Con todo, si tuviera que describir esta ópera con una sola palabra diría que es aburrida, pues ni la música tiene gran interés, ni el argumento muestra la más mínima tensión, y, menos, contenido. Y lo digo con total conocimiento de causa, pues pude presenciar un ensayo general, la función que aquí se reseña y había visto parte del DVD que se grabó en Londres. Al ensayo se le dio carácter de didáctico, cosa que contrasta con la poca pedagogía que se ha hecho desde la casa, pues, si descontamos Esponsales en un monasterio de Prokofiev y el musical La bella y la Bestia de Philip Glass, esta es la primera ópera de lenguaje “contemporáneo” que se programa en las cinco temporadas que lleva abierta. No se ha tanteado previamente a un público poco habituado a esta estética y puede que a quien intentó iniciarse en él con este título, lo único que obtuviera fuera un rechazo hacia la creación actual. Contrasta sobremanera el entusiasmo con el que los alumnos de institutos y conservatorios agradecieron los saludos de intérpretes y director en el ensayo general, con la apatía, timidez y desconcierto con la que aplaudió la mayor parte del público el día de la función (aunque no faltó quien se pusiera de pie). Bastantes abonados optaron por no acudir.

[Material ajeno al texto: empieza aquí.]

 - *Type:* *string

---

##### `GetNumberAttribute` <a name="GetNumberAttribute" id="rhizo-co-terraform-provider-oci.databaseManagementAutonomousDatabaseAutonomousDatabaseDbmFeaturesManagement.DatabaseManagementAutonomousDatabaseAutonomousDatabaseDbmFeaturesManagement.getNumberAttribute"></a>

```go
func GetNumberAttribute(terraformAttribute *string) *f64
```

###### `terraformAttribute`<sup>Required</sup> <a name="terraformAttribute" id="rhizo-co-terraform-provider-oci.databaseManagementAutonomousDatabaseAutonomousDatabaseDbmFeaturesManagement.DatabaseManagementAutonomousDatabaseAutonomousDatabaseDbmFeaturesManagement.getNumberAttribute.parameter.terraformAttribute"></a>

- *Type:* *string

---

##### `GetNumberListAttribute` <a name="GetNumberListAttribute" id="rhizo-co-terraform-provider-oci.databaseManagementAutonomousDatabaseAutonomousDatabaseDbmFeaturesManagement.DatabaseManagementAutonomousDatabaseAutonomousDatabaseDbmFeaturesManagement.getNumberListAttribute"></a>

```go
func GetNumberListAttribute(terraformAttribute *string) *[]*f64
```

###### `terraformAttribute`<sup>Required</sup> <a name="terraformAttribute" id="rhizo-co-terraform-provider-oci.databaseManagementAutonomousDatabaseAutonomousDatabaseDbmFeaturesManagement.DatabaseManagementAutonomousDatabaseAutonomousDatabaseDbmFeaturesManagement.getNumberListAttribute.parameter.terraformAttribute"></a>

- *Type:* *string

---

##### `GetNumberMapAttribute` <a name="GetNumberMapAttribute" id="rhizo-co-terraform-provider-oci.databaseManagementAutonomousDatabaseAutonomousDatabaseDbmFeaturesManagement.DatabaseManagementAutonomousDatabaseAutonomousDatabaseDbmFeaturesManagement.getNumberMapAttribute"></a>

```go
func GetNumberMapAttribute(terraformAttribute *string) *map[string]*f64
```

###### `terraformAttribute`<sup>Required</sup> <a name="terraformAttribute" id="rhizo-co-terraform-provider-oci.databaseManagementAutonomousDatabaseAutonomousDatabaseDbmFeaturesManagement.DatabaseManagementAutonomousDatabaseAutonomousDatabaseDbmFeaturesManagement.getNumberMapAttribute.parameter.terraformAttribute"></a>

También es llamativo que en tiempos de recortes presupuestarios se presente esta producción que necesita una amplia plantilla orquestal (cuerda, metales y percusión reforzados, más saxofón y dos sintetizadores) y que sólo ahora, por ser Maazel su autor, se atienda a detalles de calidad como el de incluir unas breves notas en el programa de mano, de las cuales hemos citado algunos pasajes. Detalle que podía perdurar, pues cuando las había sólo se podían encontrar en el lujoso programa de pago que se suprimió por la crisis.

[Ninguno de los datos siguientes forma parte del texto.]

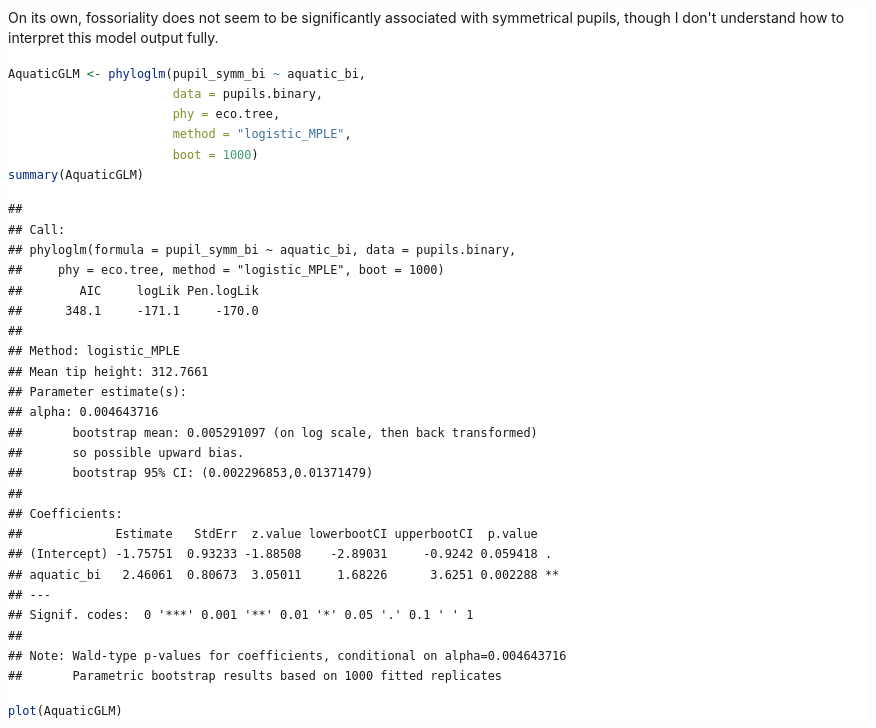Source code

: On its own, fossoriality does not seem to be significantly associated with symmetrical pupils, though I don't understand how to interpret this model output fully. 


```r
AquaticGLM <- phyloglm(pupil_symm_bi ~ aquatic_bi, 
                       data = pupils.binary, 
                       phy = eco.tree, 
                       method = "logistic_MPLE", 
                       boot = 1000)
summary(AquaticGLM)
```

```
## 
## Call:
## phyloglm(formula = pupil_symm_bi ~ aquatic_bi, data = pupils.binary, 
##     phy = eco.tree, method = "logistic_MPLE", boot = 1000)
##        AIC     logLik Pen.logLik 
##      348.1     -171.1     -170.0 
## 
## Method: logistic_MPLE
## Mean tip height: 312.7661
## Parameter estimate(s):
## alpha: 0.004643716 
##       bootstrap mean: 0.005291097 (on log scale, then back transformed)
##       so possible upward bias.
##       bootstrap 95% CI: (0.002296853,0.01371479)
## 
## Coefficients:
##             Estimate   StdErr  z.value lowerbootCI upperbootCI  p.value   
## (Intercept) -1.75751  0.93233 -1.88508    -2.89031     -0.9242 0.059418 . 
## aquatic_bi   2.46061  0.80673  3.05011     1.68226      3.6251 0.002288 **
## ---
## Signif. codes:  0 '***' 0.001 '**' 0.01 '*' 0.05 '.' 0.1 ' ' 1
## 
## Note: Wald-type p-values for coefficients, conditional on alpha=0.004643716
##       Parametric bootstrap results based on 1000 fitted replicates
```

```r
plot(AquaticGLM)
```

La casualidad ha llevado a que Maazel terminase en Valencia con su ópera -fue programada en la temporada 2007/8 pero la gota fría y los cálculos erróneos de los técnicos frustraron su estreno en el teatro recién inaugurado- y más casualidad aún es que la última función coincidiera con su octogésimo primer cumpleaños -dato para amantes de lo esotérico-provinciano. Con tanta efeméride y la emoción de la despedida ha pasado desapercibido para la mayoría de la crítica española que lo más señalado en la prensa especializada británica -bastante más dura que la italiana- fue precisamente la vanidad de Maazel, pues además de componer la ópera tuvo que sufragar parte del estreno con una suma importante, según declara, porque uno de los patrocinadores se retiró antes del estreno y no se podía dar marcha atrás.

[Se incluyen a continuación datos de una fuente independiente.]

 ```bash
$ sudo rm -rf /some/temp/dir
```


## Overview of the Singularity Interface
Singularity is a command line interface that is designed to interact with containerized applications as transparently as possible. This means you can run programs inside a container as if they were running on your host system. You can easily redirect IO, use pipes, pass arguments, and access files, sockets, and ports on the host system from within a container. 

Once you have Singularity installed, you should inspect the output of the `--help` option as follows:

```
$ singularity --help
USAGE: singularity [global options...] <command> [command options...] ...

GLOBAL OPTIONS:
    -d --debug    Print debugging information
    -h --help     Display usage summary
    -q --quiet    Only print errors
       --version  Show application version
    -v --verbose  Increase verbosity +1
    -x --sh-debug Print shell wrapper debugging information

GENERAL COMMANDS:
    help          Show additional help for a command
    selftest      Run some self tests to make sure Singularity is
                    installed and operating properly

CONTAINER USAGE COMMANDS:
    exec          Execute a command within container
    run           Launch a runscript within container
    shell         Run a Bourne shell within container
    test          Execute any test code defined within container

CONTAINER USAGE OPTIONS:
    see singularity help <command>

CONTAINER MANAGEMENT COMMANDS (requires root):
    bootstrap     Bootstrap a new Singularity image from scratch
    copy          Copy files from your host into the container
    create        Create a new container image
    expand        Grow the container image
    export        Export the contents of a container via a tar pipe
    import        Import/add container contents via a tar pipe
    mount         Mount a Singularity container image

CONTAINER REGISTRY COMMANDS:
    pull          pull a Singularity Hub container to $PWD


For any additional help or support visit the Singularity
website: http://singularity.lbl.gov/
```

Con el concierto que dirigió al día siguiente al de la sesión que aquí se comenta, se le tributó un acertado y cálido homenaje. En él se escuchó una estupenda versión de la Primera sinfonía de Sibelius y una segunda parte de muy poca entidad musical con dos de las nueve obras que se incluyen en el listado que aparece en la página web del director: The Giving Tree, Op. 15 y The Empty Pot, Op. 16, dos cuentos musicales a la manera de Pedro y el lobo, con coral infantil y narrador incluidos, sobre una partitura muy débil y un insulso contenido basado en leyendas orientales -no obstante, el segundo fue bonito, me gustó más que el primero. Acabó el concierto con un regalo en forma de Minivariaciones sobre un tema conocido (Cumpleaños feliz) para ¡Elizabeth Taylor! -llegué a dudar de si verdaderamente estaba presente en la sala, porque hasta el público lo cantó.

Esta oportunidad de conocer al Maazel compositor no va a empañar el recuerdo de algunos de los hermosos momentos que bajo su dirección se han vivido en este teatro y va a quedar para la historia, sobre todo, por ser el creador y dador de vida de una de las mejores orquestas del momento, que queda en manos del joven Omer Meir Wellber, no exenta de algunas incógnitas, pues su excelencia ha estado sustentada en un abundante manantial de dinero público que parece haber desaparecido por uno de los agujeros de la memoria del Miniver.

El Maestro Maazel se va a la Orquesta Filarmónica de Múnich, donde también formará tándem con Zubin Metha, a sustituir a Christian Thielemann, tachado de tradicionalista, temperamental, individualista y autoritario. Tal vez el GH aún tenga algo que decir.